Organisations define a materiality threshold. Routine updates are operational maintenance; changes exceeding the threshold (new domains, demographic coverage shifts, source distribution changes) trigger the risk gate and change classification.
Currency monitoring. A knowledge base that is incomplete or outdated produces outputs that are incomplete or outdated. For high-risk systems, this is a compliance risk: outputs may not reflect the current state of the domain, leading to decisions that are wrong in ways performance metrics do not capture. Currency monitoring tracks the age of each document, update frequency in the source domain, external signals indicating a document may be outdated (new legislation, published corrections, superseding publications), and user feedback indicating outdated responses.
Knowledge base versioning. The knowledge base is versioned as a data asset, following data versioning principles. Each version captures the complete set of documents, their metadata, and the embedding vectors generated from them. Version changes are tracked in AISDP Module 10 and evaluated against the substantial modification criteria.
Third, embedding version alignment. Document embeddings in the vector store must be generated by the same embedding model version as query embeddings at inference time. A mismatch can silently degrade retrieval quality. The Technical SME implements version alignment checks and documents the mechanism in AISDP Module 10.
Structured evidence for audit. Each inference produces a grounding report containing: the query; retrieved documents with identifiers and relevance scores; the model's output; the grounding analysis showing which claims are supported and which are not; the overall grounding score; and the action taken (passed, flagged, or suppressed). Aggregate grounding metrics are tracked as post-market monitoring indicators in AISDP Module 12 and monitored for drift.
Procedural alternative. Without automated grounding verification, human reviewers assess output grounding.
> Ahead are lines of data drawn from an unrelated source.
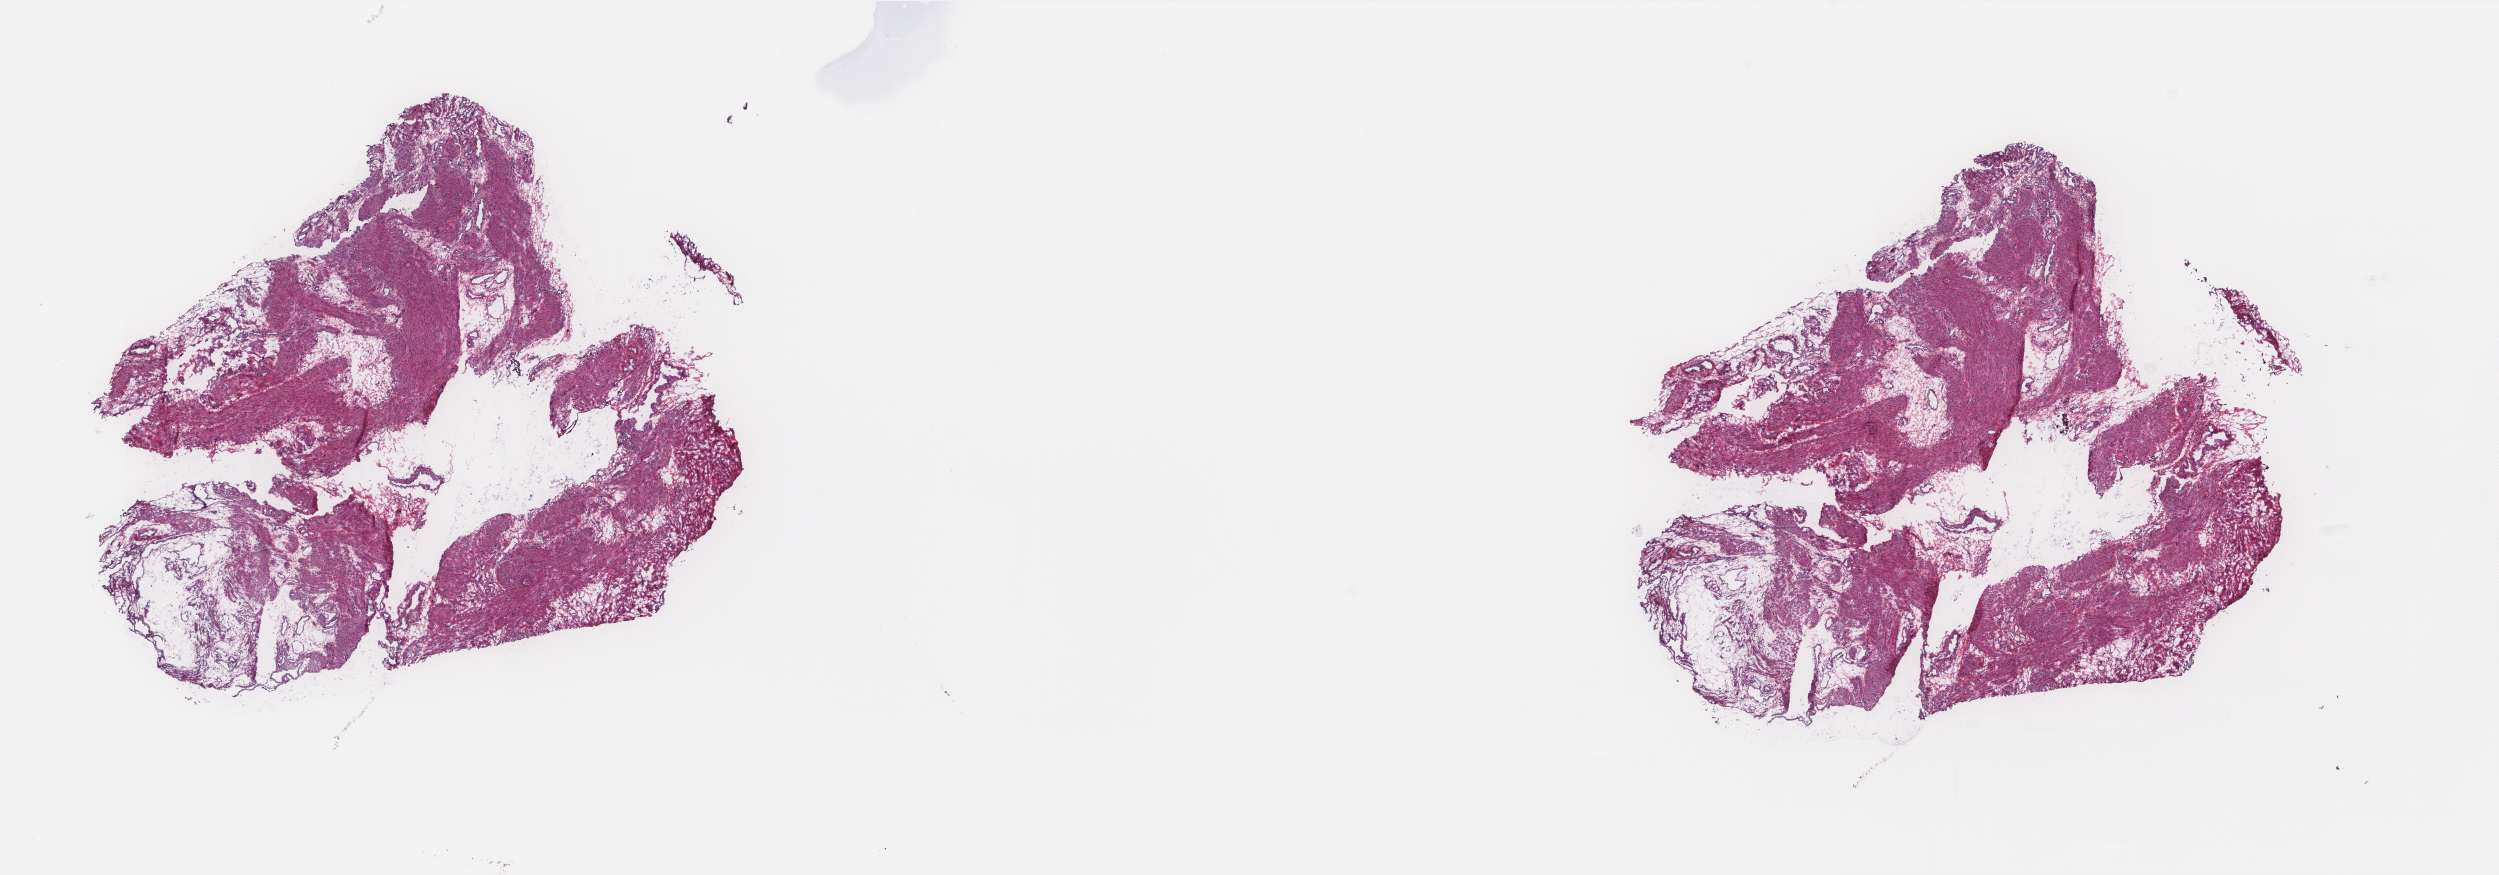
Digitized Hematoxylin and eosin (H&E) stained tissue section (whole slide) — whole scanned area (about 20.0 x 7.0 mm, from a 20x scan) shown as a low-resolution overview; frozen section from the top of the tissue portion; cervix, solid tissue normal (non-tumour tissue) sample. Female, age 40 years at initial diagnosis. Pathologist review of this section (percent, as recorded): tumour cells 0%, tumour nuclei 0%, normal cells 100%, stromal cells 0%, necrosis 0%. Inflammatory infiltration, as recorded: lymphocyte infiltration 1%, monocyte infiltration 0%, neutrophil infiltration 0%.
- this section: solid tissue normal sample (biorepository sample class)
- patient diagnosis: Squamous cell carcinoma, NOS (cervix uteri)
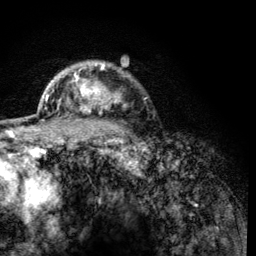
Breast MRI (dynamic contrast-enhanced), one axial slice. Slice 99 of 134 in the series (ordered by position). Cropped to one breast. Dynamic contrast-enhanced series, time point 2 of 6 at this slice position (early post-contrast). 3 T. TE 4.2 ms, TR 8.2 ms. 1.2 mm slice thickness. 256 × 256 image matrix. Female patient.
Structures marked on this image (semi-automatically segmented with operator editing):
- enhancing-tissue mask used for the functional tumour volume (all voxels passing the contrast-enhancement thresholds inside the analysis volume; usually the tumour): bounding box [x1, y1, x2, y2] px = [60, 63, 121, 115]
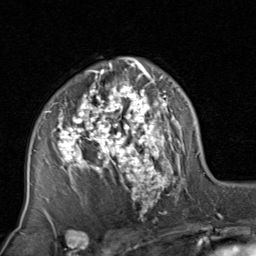
Breast MRI, one axial slice. Position 54 of 80 along the scan axis. Cropped to one breast. Dynamic contrast-enhanced series, time point 2 of 8 at this slice position (early post-contrast). 1.5 T. TE 1.7 ms, TR 4.5 ms. 2 mm slice thickness. 256 × 256 image matrix, field of view 180 × 180 mm. Female patient.
Outlined on this slice (semi-automatic segmentation, software-assisted and operator-edited):
- enhancing-tissue mask used for the functional tumour volume (all voxels passing the contrast-enhancement thresholds inside the analysis volume; usually the tumour): bounding box <39,59,185,223> (left, top, right, bottom; pixels)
This is feasible only for low-volume systems where every output is reviewed before delivery. The reviewer checks each output against retrieved documents and records whether it is fully grounded, partially grounded, or ungrounded. For systems with more than approximately 50 outputs per day, manual verification is unsustainable without disproportionate staffing.
The materiality threshold is documented in the AISDP and reviewed quarterly. The threshold should reference quantitative indicators where possible: knowledge base size change exceeding 20%; document source distribution change exceeding a defined divergence metric; grounding score shift in the sentinel evaluation exceeding a defined tolerance.